Abraçando as espadas, os irmãos Cahill correram para a saída.
***
Nellie estava pronta para jogar a toalha.
Não aguentava mais ficar olhando para Saladin, mirrado e lânguido, mal conseguindo pronunciar um prrr decente. Tão logo Amy e Dan voltassem, ela ia encontrar uma peixaria e compraria salmão fresco. Assim estaria se rendendo totalmente, para não falar na despesa de 60 dólares o quilo.
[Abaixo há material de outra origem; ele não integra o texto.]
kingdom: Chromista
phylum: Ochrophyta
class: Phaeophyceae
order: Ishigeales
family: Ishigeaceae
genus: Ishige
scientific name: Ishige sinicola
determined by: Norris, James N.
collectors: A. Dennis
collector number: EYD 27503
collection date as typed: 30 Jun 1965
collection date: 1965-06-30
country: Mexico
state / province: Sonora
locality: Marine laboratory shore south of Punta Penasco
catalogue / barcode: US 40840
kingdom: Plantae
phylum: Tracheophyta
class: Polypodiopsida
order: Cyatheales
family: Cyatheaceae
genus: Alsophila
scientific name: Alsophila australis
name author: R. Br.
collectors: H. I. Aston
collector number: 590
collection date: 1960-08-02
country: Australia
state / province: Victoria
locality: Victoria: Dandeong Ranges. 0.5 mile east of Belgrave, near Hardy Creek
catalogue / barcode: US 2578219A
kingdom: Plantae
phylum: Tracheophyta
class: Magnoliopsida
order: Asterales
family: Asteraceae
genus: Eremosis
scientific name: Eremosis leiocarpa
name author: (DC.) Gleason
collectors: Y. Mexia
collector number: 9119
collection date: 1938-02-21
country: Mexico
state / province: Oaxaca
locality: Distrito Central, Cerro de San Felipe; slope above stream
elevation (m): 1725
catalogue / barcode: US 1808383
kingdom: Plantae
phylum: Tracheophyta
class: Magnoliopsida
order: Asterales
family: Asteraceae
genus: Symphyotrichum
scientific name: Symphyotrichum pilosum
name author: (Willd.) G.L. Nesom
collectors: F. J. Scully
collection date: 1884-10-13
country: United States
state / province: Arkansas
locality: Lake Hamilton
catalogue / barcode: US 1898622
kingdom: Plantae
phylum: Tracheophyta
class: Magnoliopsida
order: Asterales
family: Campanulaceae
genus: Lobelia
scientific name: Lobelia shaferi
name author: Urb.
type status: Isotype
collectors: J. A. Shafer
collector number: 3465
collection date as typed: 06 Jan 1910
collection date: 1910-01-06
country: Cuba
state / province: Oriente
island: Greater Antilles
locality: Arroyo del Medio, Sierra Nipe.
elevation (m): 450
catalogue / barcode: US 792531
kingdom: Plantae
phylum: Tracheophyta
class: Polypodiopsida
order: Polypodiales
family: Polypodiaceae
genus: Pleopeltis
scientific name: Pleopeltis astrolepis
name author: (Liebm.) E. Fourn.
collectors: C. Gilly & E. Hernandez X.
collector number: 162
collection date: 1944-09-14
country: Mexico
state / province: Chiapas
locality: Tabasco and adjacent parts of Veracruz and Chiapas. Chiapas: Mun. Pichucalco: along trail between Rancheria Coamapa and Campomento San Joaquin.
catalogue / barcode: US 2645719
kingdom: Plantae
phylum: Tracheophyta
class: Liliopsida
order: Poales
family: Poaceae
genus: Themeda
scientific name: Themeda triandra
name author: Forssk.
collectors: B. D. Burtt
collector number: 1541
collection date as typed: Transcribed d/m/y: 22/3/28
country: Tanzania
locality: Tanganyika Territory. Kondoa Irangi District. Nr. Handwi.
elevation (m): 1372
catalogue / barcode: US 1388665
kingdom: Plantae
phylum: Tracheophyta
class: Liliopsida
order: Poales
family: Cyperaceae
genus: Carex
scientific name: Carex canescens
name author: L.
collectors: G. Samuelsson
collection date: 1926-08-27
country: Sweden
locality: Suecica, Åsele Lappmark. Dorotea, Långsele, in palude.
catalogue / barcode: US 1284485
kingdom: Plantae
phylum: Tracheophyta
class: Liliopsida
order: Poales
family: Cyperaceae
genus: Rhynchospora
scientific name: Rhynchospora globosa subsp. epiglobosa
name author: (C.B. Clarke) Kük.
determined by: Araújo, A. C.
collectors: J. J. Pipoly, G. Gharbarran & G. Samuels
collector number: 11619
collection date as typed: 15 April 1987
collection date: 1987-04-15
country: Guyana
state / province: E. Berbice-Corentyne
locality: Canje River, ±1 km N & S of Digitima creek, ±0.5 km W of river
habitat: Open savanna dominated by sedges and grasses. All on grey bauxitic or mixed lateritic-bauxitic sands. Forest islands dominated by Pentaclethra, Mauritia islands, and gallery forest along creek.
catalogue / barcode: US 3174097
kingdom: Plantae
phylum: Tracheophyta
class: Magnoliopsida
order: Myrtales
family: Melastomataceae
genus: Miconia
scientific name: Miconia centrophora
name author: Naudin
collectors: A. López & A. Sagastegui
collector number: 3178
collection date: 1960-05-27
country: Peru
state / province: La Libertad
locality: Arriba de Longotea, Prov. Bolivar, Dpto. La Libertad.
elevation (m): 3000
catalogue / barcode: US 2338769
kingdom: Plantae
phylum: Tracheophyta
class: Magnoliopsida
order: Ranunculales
Mas era melhor que ter um gato morto.
Grace Cahill podia ter sido uma grande mulher, mas, como dona de bicho, não era muito boa em impor respeito.
Nellie franziu a testa olhando para o relógio. Já passava das 19h. Todos os museus tinham fechado duas horas atrás. Amy e Dan estavam atrasados de novo. Ela teve medo de pensar no que aquilo podia significar.
Com um suspiro, decidiu fazer mais uma tentativa. Abriu outra lata de comida para gato e a levou até Saladin, que estava jogado no braço do sofá, desanimado, assistindo a um programa do tipo “faça você mesmo” em italiano.
— Ok, Saladin, você venceu. Provou que é durão. Mas eu só posso te dar o salmão depois; então por que você não dá uma beliscadinha nisto pra enrolar a fome até Amy e Dan voltarem?
Ela pegou um pedacinho com o dedo e colocou na língua do gato enquanto dava um grande bocejo.
Foi como se o bichano tivesse levado um susto. Ele estalou a língua como um degustador de vinho, voou no dedo de Nellie e lambeu tudinho.
Com esse incentivo, a au pair estendeu a lata. Ficou vazia em trinta segundos.
— Isso, gatinho! — Nellie comemorou. — Eu sabia que você ia adorar se experimentasse! É comida pra gato... é pra gente como você!
Saladin estava na metade da segunda lata quando Amy e Dan entraram de repente pela porta.
Nellie estava fora de si, triunfante.
— Podem me dar os parabéns, pessoal! A greve de fome acabou... — Foi nesse momento que se deu conta de que Dan estava brandindo uma mortífera espada samurai dentro do quartinho de hotel. — Largue essa coisa antes que ela corte as suas orelhas!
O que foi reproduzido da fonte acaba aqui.